We picked up tickets for a trip to Gudvangen at the local tourist office. The Trip is a combination of going one leg by boat and the other leg by bus - you can choose to either go there by boat and back by bus or the other way round, with about an hour's time to spend in Gudvangen. We took the trip there by boat, which is neat especially if you stay on the top deck (though you'll need to try to be on the boat as one of the first, as nearly everyone goes up top first. The trip there takes nearly two hours and it makes a few stops at smaller villages on the way (apparently, the boat is hop-on / hop-off).
We'd been told that there is a Viking village set up in Gudvangen, so our kids had a goal set for them as well. Unfortunately, the Viking village entry fee is quite expensive (no word of that when we booked the trip), the idea being that you stay in the village for quite some time - the hour we had there just wasn't enough to make it a sensible option (adults were around 26€ and kids around 16€). That was quite a disappointment.
The bus trip back took 20 minutes and was mostly underground - through an 11km and then through a 5km tunnel.
There is a "shopping center" in Flåm that has a huge selection of clothes and other souvenirs - quite the largest we saw on the entire cruise. Prices were consistent with other most other places (it seemed that the shops in Stavanger know that the town is the last stop for most cruises - prices are unnaturally high for the same wares there) and they had some very nice woolen jackets that we should have picked up.
This was our last stop before heading back to Bremerhaven. Stavanger is quite a big place and offers lots to see. We ended up in the port on the side of the old town, which we visited first.
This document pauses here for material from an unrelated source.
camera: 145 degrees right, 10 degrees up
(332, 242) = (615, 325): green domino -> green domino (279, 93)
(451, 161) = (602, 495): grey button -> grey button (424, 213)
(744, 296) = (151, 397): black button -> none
A lot of reviews tear this place up as being nothing special, we really liked it. It gives you an impression of what Norwegian towns probably looked like before they started pumping oil out of the sea here. Definitely worth a visit.
The town itself offers some really interesting sights if you take the time to walk through it - including a huge playground in front of the Oil Museum (with an oil drilling theme, of course). The Oil Museum, by the way, was the only museum we saw that had reasonable prices for admission. It looked quite interesting and had the weather taken a downturn, we probably would have gone for a visit. Keep it in mind in case you arrive and it starts to rain.
The summary is really simple: "you get what you pay for".

Our experience on the Costa Mediterranea two years ago was a lot better than on this ship. Hopefully, the quality of Costa's offering hasn't declined in general and is only confined to this ship and ist poor management, otherwise I would likely not take a Costa ship again.

If you have a balcony and you're the type of cruiser that prefers to have peace and quiet to read and to visit ports, then the huge price difference to other cruise lines (that most likely offer a lot better quality) is not really worth paying for. Stick to your balcony to read (bring warm clothes) and enjoy the ports of call. If, however you tend to be the socialite, looking for quality action, shows and good dining - or you have an inside cabin (don't do it!), then this ship is not for you. Spend the extra cash and go for better-quality cruising!